Its extraction is where pain becomes an issue.
A healthy adult has roughly 90 to 150 mL of cerebrospinal fluid in his body, of which 30 to 60 mL resides in the spine. With Bertholdt's size, I would estimate closer to the upper limits. In regular human beings, this supply is renewed three to four times a day.
In order to harvest this spinal fluid, you will need to carry out a lumbar puncture, also known as a spinal tap. My associates will provide you with the necessary tools for this. You will want to puncture his spine between his lumbar vertebrae, specifically between L3 and L4, or between L4 and L5. Go deep enough to enter his spinal column, but not so deep that you tap into his central nerves. This procedure is met with a great level of pain, especially if you hit any major nerve bundle or the needle scrapes against the vertebrae. In regular humans, this procedure has a mortality rate of above 95%. Fortunately, a titan shifter's healing will counteract this rate and he is not at risk of death if given proper care: nutrition, hydration, and sterilization and post-procedural disinfection of the area.
Cerebrospinal fluid is the one component which a titan shifter cannot easily regenerate. My untested hypothesis is that the spinal titan parasite suppresses the production of cerebrospinal fluid to have better control over its natural environment and lower risk of being attacked by its host's immune system, and as such, a titan shifter needs more time to regenerate lost cerebrospinal fluid. You will need patience. The volume you can extract at a time is best kept minimal. I recommend no more than 10 mL per week.

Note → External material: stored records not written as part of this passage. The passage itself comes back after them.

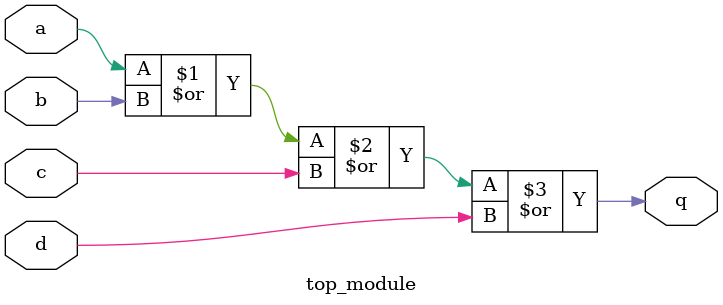
<source format=v>

module top_module (
	input a, 
	input b, 
	input c, 
	input d,
	output q
);

assign q = a | b | c | d;

endmodule

</source>
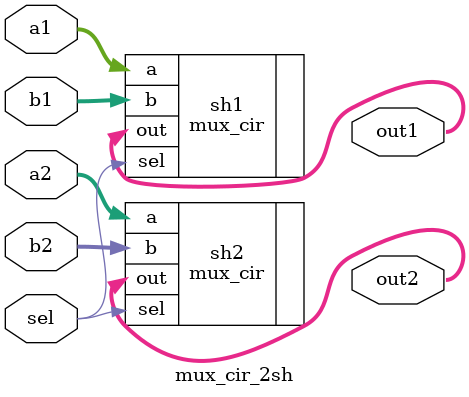
<source format=sv>
module mux_cir_2sh(
    sel,
    a1,
    a2,
    b1,
    b2,
    out1,
    out2
);

    parameter N = 64;

    input wire sel;
    input wire [N - 1 : 0] a1;
    input wire [N - 1 : 0] a2;
    input wire [N - 1 : 0] b1;
    input wire [N - 1 : 0] b2;

    output wire [N - 1 : 0] out1;
    output wire [N - 1 : 0] out2;

    mux_cir sh1(
        .sel (sel),
        .a   (a1),
        .b   (b1),
        .out (out1)
    );

    mux_cir sh2(
        .sel (sel),
        .a   (a2),
        .b   (b2),
        .out (out2)
    );


endmodule



</source>
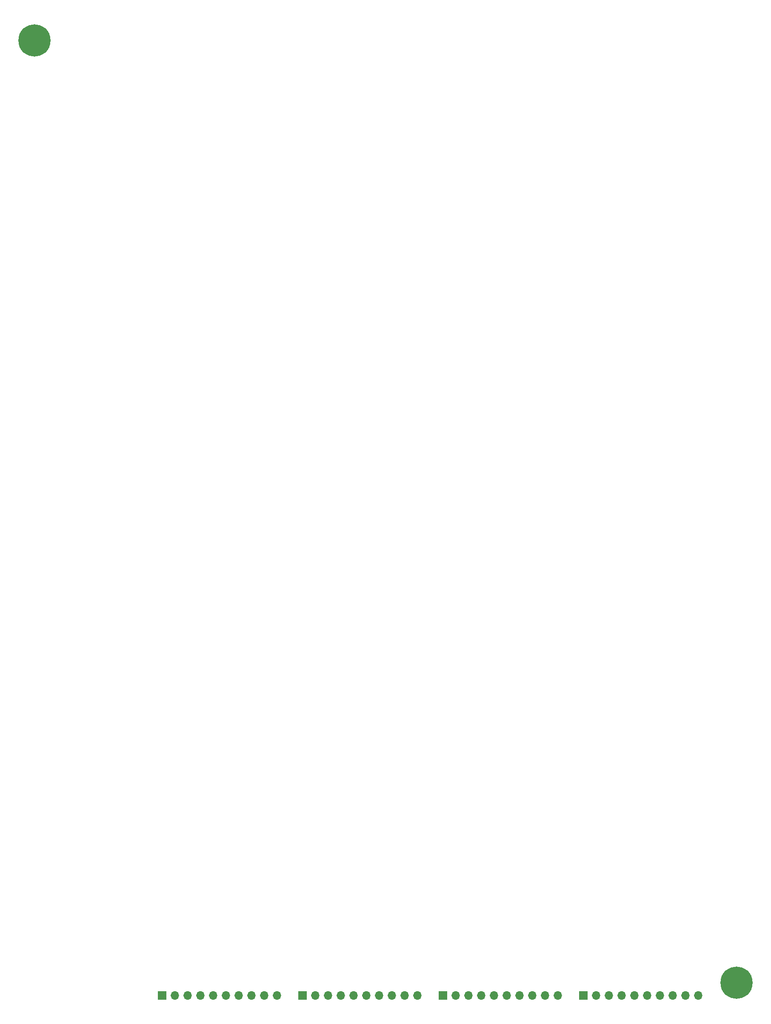
<source format=gbr>
%TF.GenerationSoftware,KiCad,Pcbnew,(5.1.9)-1*%
%TF.CreationDate,2021-05-23T14:49:51+02:00*%
%TF.ProjectId,Engine,456e6769-6e65-42e6-9b69-6361645f7063,v1.0*%
%TF.SameCoordinates,Original*%
%TF.FileFunction,Soldermask,Bot*%
%TF.FilePolarity,Negative*%
%FSLAX46Y46*%
G04 Gerber Fmt 4.6, Leading zero omitted, Abs format (unit mm)*
G04 Created by KiCad (PCBNEW (5.1.9)-1) date 2021-05-23 14:49:51*
%MOMM*%
%LPD*%
G01*
G04 APERTURE LIST*
%ADD10O,1.700000X1.700000*%
%ADD11R,1.700000X1.700000*%
%ADD12C,0.800000*%
%ADD13C,6.400000*%
G04 APERTURE END LIST*
D10*
%TO.C,J5*%
X152400000Y-190500000D03*
X149860000Y-190500000D03*
X147320000Y-190500000D03*
X144780000Y-190500000D03*
X142240000Y-190500000D03*
X139700000Y-190500000D03*
X137160000Y-190500000D03*
X134620000Y-190500000D03*
X132080000Y-190500000D03*
D11*
X129540000Y-190500000D03*
%TD*%
D10*
%TO.C,J4*%
X124460000Y-190500000D03*
X121920000Y-190500000D03*
X119380000Y-190500000D03*
X116840000Y-190500000D03*
X114300000Y-190500000D03*
X111760000Y-190500000D03*
X109220000Y-190500000D03*
X106680000Y-190500000D03*
X104140000Y-190500000D03*
D11*
X101600000Y-190500000D03*
%TD*%
D10*
%TO.C,J3*%
X96520000Y-190500000D03*
X93980000Y-190500000D03*
X91440000Y-190500000D03*
X88900000Y-190500000D03*
X86360000Y-190500000D03*
X83820000Y-190500000D03*
X81280000Y-190500000D03*
X78740000Y-190500000D03*
X76200000Y-190500000D03*
D11*
X73660000Y-190500000D03*
%TD*%
D10*
%TO.C,J1*%
X68580000Y-190500000D03*
X66040000Y-190500000D03*
X63500000Y-190500000D03*
X60960000Y-190500000D03*
X58420000Y-190500000D03*
X55880000Y-190500000D03*
X53340000Y-190500000D03*
X50800000Y-190500000D03*
X48260000Y-190500000D03*
D11*
X45720000Y-190500000D03*
%TD*%
D12*
%TO.C,H2*%
X22017056Y1062056D03*
X20320000Y1765000D03*
X18622944Y1062056D03*
X17920000Y-635000D03*
X18622944Y-2332056D03*
X20320000Y-3035000D03*
X22017056Y-2332056D03*
X22720000Y-635000D03*
D13*
X20320000Y-635000D03*
%TD*%
D12*
%TO.C,H1*%
X161717056Y-186262944D03*
X160020000Y-185560000D03*
X158322944Y-186262944D03*
X157620000Y-187960000D03*
X158322944Y-189657056D03*
X160020000Y-190360000D03*
X161717056Y-189657056D03*
X162420000Y-187960000D03*
D13*
X160020000Y-187960000D03*
%TD*%
M02*

</source>
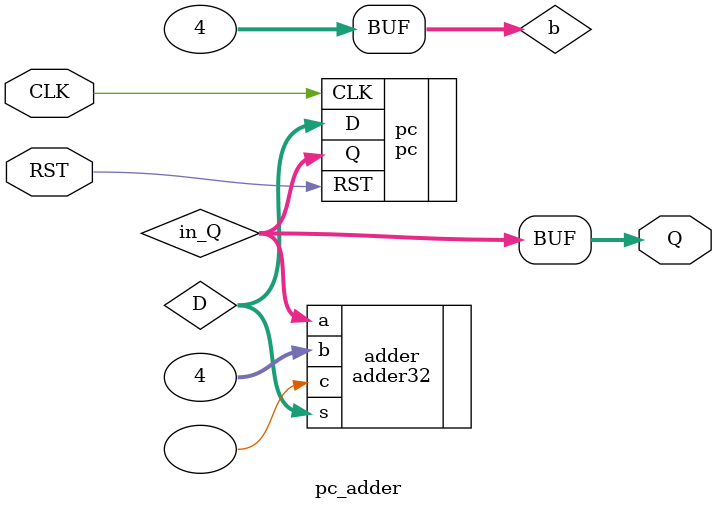
<source format=v>
module pc_adder(CLK, RST, Q);
    input CLK, RST;
    output[31:0] Q;

    wire[31:0] D, in_Q;
    wire[31:0] a, b;

    pc pc(
        .CLK(CLK),
        .RST(RST),
        .D(D),
        .Q(in_Q)
    );

    adder32 adder(
        .a(in_Q),
        .b(b),
        .s(D),
        .c()
    );

    assign b = 32'h00000004;
    assign Q = in_Q;

endmodule
</source>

After the procedure, he may suffer from headaches, nausea, backaches, swelling, and general unwellness. He may also temporarily become paralyzed from the waist down. Do not worry about this: time will offer him a full recovery. On top of that, meningitis, brain herniation, and spinal damage may occur. After each procedure, you will need regular intervals where you guide him to heal potential unseen damage before it can cause issues. Until a week after the procedure, walk your fingers over his spine to guide his healing and request him to focus on the varying regions of the brain using touch to identify the locations he needs to heal twice a day. In case of paralysis, manually exercising his legs and abdomen three times a day for a half hour interval each will speed up recovery.
In order to acclimatize Bertholdt to these invasive extractions, I suggest getting him used to needle punctures. As preliminary work, you can harvest and store blood from varying sources. When he is used to this, harvest fluids from more uncomfortable regions, namely the abdominal cavity. You can take samples from his stomach, kidneys, liver, gallbladder, bladder, intestines, and even from his peritoneal cavity. Ensure your needle fully punctures the peritoneum during all procedures.
You can gradually expose him to increasing degrees of pain so that when the first spinal tap comes, the puncture itself will be secondary to the rest of the procedure. Like a frog in a pot of heating water that lets itself be boiled, he will be less likely to decline a test when the pain level is familiar to him.
It is your full discretion to decide how quickly you build this up. My advice is not to leave any less than two weeks between the first blood draw and the first spinal tap.
Should you require any further guidance or instructions on how you should approach this, I will be happy to assist you. In the meantime, I have attached a visual guide on how to carry out a spinal tap and an anatomical guide to extracting fluids from the abdominal organs, copied from a few anatomical books I found in our library. Forgive the crudeness; I am no artist.